La SALR prête à déménager... mais sans savoir où

Des éléments de décor cohabitent avec des boîtes d’accessoires et des centaines de costumes enveloppés dans des sacs de plastique, ainsi qu’une horloge surdimensionnée, à croire qu’une vilaine fée a semé le chaos au sous-sol de l’église Saint-Nom-de-Jésus, à Chicoutimi. Le désordre qui règne dans les locaux de la Société d’art lyrique du Royaume (SALR) n’a rien de magique, cependant. Il est causé par un déménagement qui sera complété d’ici à la fin de juillet.

Cette échéance est connue depuis septembre. Elle correspond à la fin du contrat signé il y a dix ans avec la Fabrique Saint-François-Xavier. Aussi partie prenante de cette entente, la Ville de Saguenay s’est engagée à transférer la maison d’opéra, mais n’a pas précisé à quel endroit son patrimoine aboutira.

«J’aurais aimé connaître la réponse, mais il n’y a rien de définitif pour l’instant. J’ai toutefois confiance qu’on nous annoncera quelque chose avant l’échéance et tout ce que je souhaite, c’est que nous ne soyons pas éparpillés. Si tel était le cas, ça compliquerait notre fonctionnement», a souligné Aude Gauthier-Martel, directrice générale et de production, au cours d’une entrevue accordée au Quotidien.

Accompagnée de cinq ou six personnes, elle profitait des premières journées de «paquetage» pour préparer le costumier au grand départ. Pour illustrer l’ampleur de cette tâche, signalons que les plus anciens vêtements de scène remontent au Boccacio présenté en 1991. Or, même si le retour de cette oeuvre ne figure pas dans les plans, il est utile de préserver ces reliques parce qu’elles peuvent reprendre du service sous une autre forme.

«C’est la même chose pour les décors.
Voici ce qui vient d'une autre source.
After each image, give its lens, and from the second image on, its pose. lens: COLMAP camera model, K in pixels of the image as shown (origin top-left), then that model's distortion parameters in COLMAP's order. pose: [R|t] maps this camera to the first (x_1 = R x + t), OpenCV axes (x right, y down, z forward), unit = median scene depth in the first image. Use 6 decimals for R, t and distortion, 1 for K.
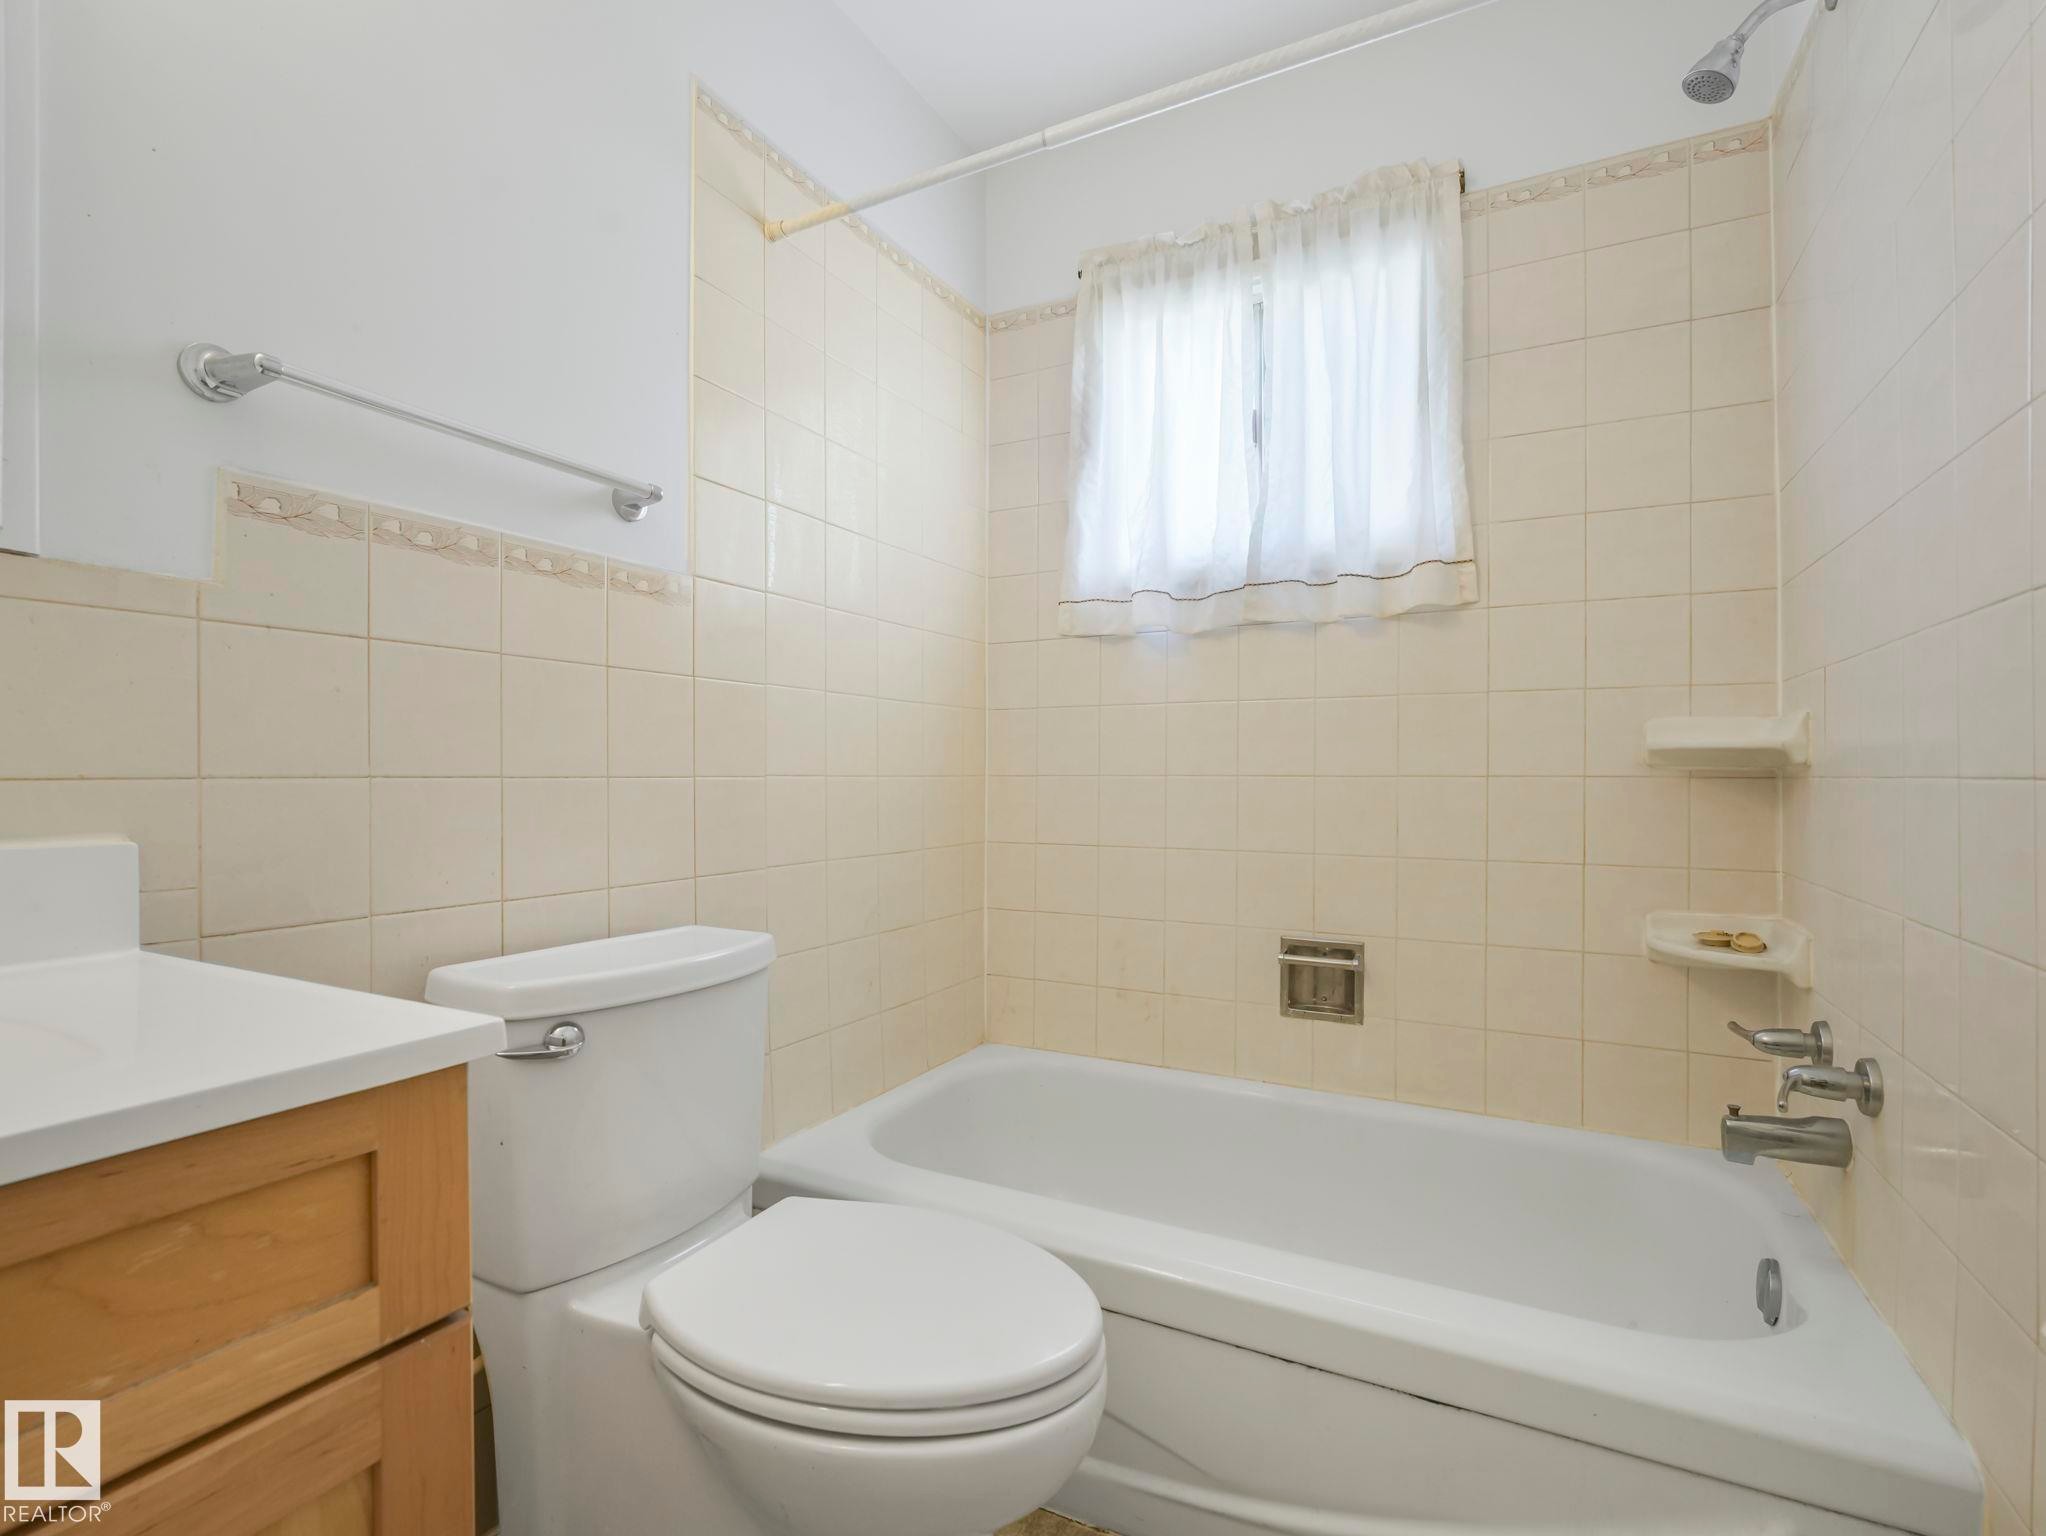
lens RADIAL K [[937.3, 0, 1010.8], [0, 937.3, 778.3], [0, 0, 1]] dist [-0.009731, 0.000267]
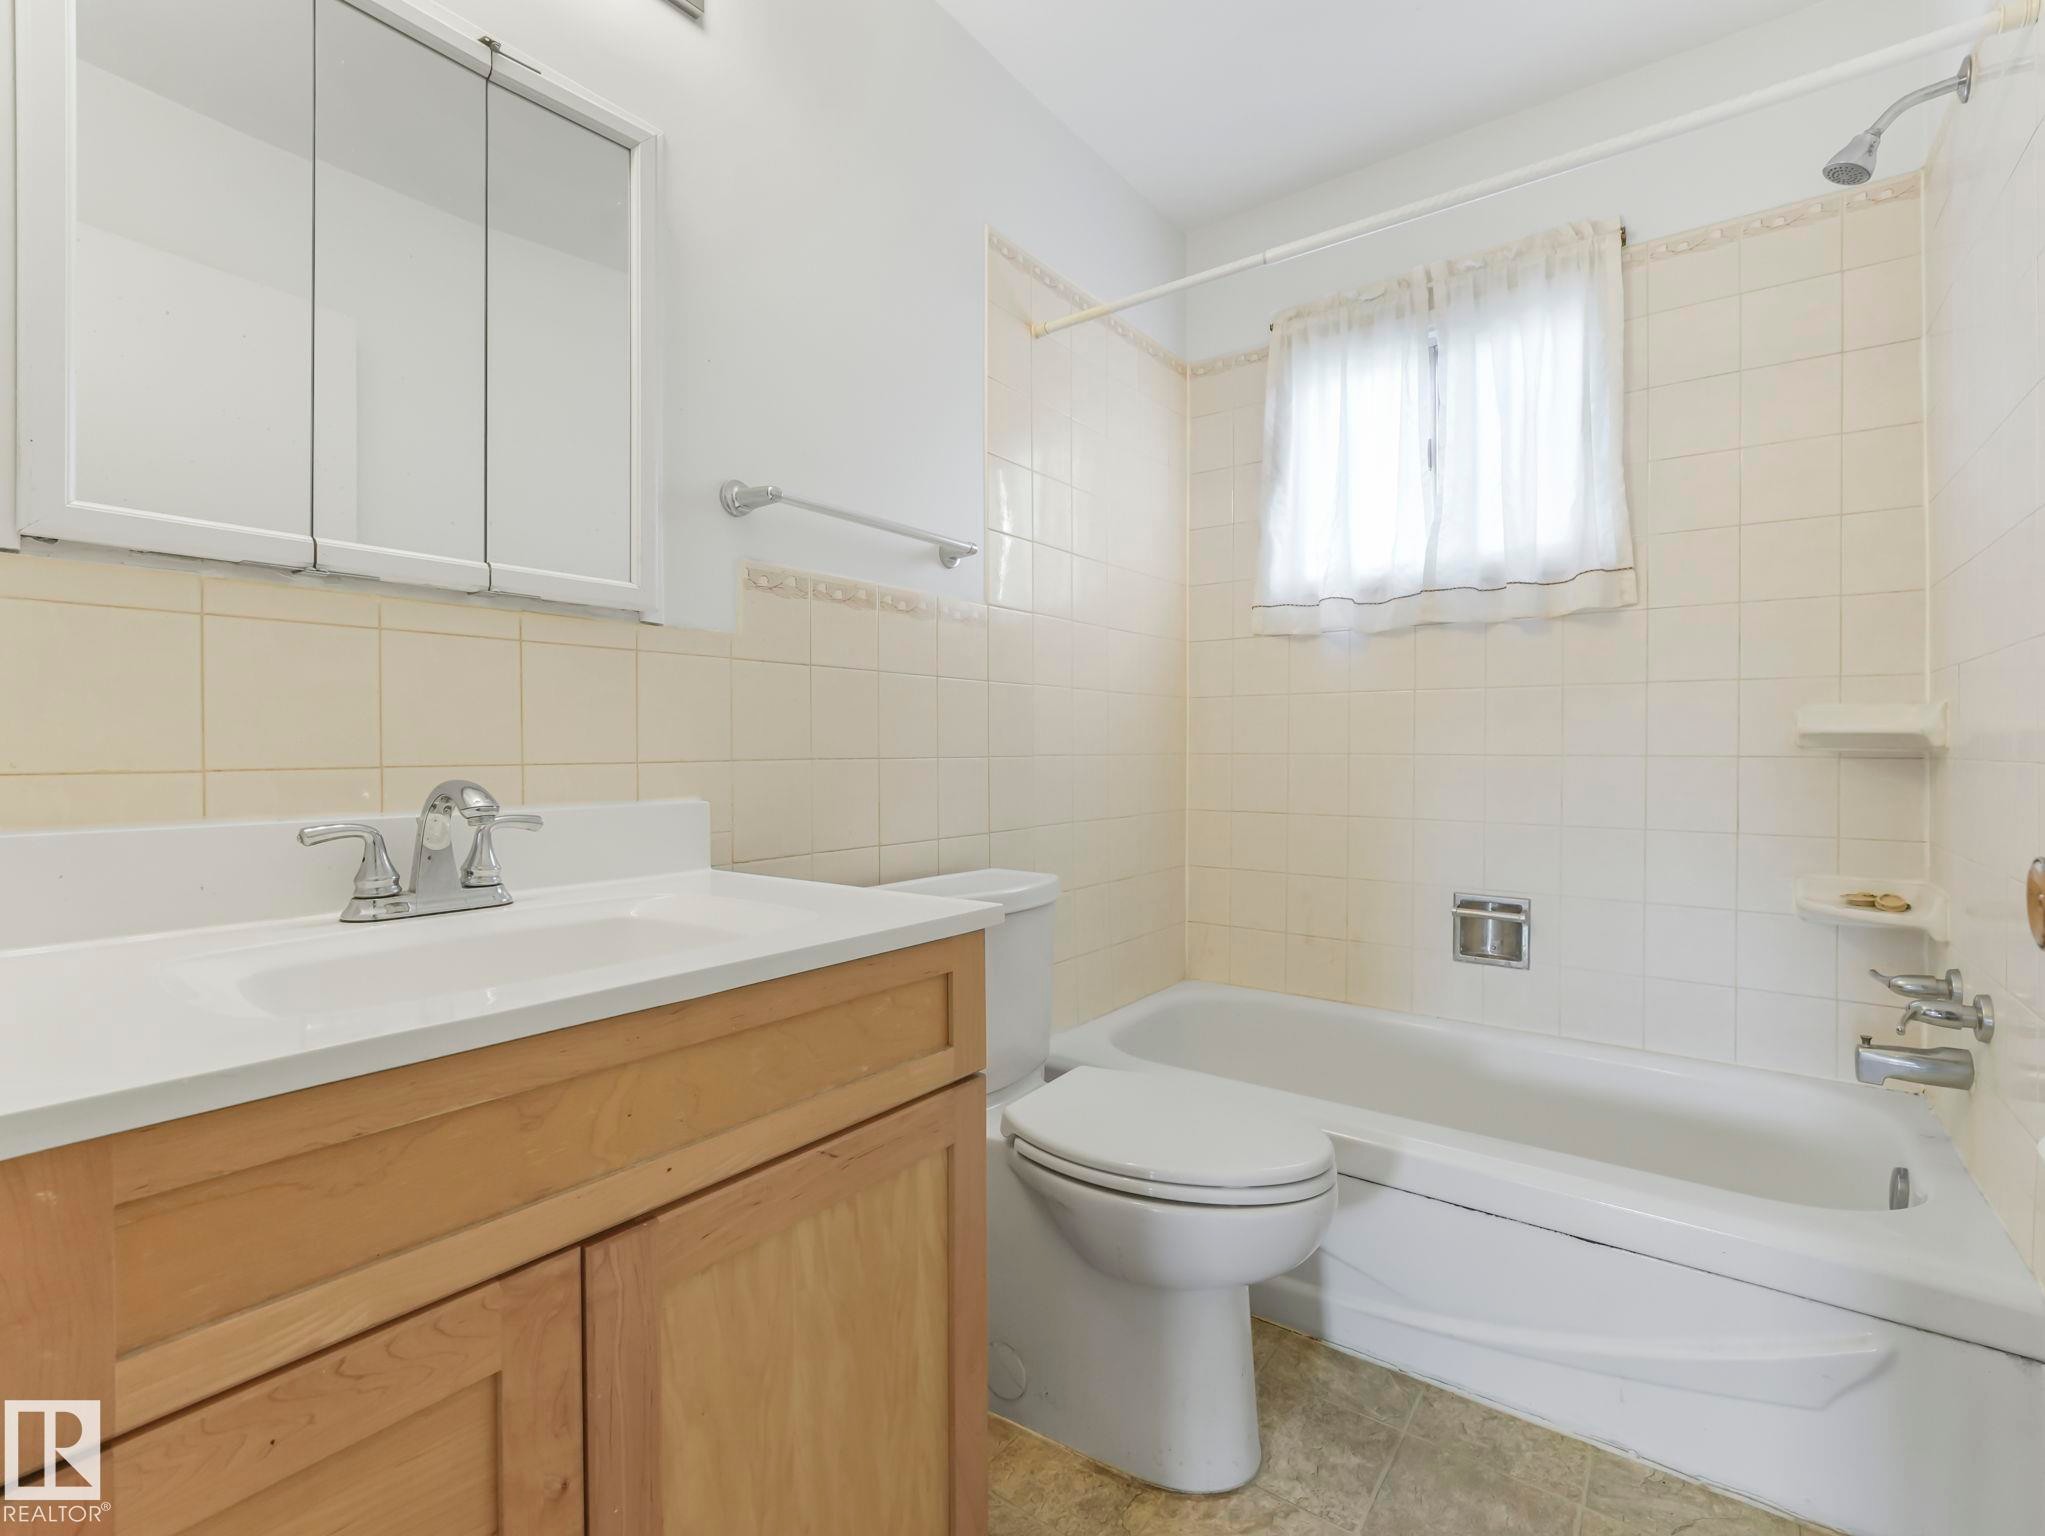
lens RADIAL K [[1113.6, 0, 889.0], [0, 1113.6, 743.0], [0, 0, 1]] dist [-0.013343, 0.003075]
pose [[0.987940, 0.000458, -0.154839, -0.210622], [-0.000194, 0.999999, 0.001718, -0.021526], [0.154839, -0.001667, 0.987938, -0.517944]]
Eux aussi, on peut les recycler», fait observer Aude Gauthier-Martel, qui a repéré des vestiges de La belle Hélène remontant à l’an 2000. Tout aussi précieuses, les partitions pour orchestre ou piano doivent également faire le voyage, ce qui constitue une autre source de tracas. Il y en a beaucoup, en effet, plus qu’on pourrait l’imaginer.

La directrice se donnait quatre jours pour disposer des costumes, ainsi que des souliers et des accessoires, ce qui nous mène à la fin de la présente semaine. L’objectif ultime est que tout soit prêt d’ici à la Fête nationale, histoire de ne pas être pris de court dans l’éventualité où l’échéancier devait se contracter. Quant au transfert des biens vers leur nouveau domicile, il sera assuré par les services municipaux.

Rien ne dit cependant que la prochaine adresse sera permanente, laisse entendre Aude Gauthier-Martel. Il pourrait s’agir d’une mesure temporaire, un séjour de deux ou trois ans peut-être, le temps que la Ville se fasse une tête à propos du transfert de plusieurs organismes culturels, dont la SALR. Mais ça, c’est une autre histoire, pour reprendre une expression qu’affectionnait le tenancier de bar dans le film Irma la douce.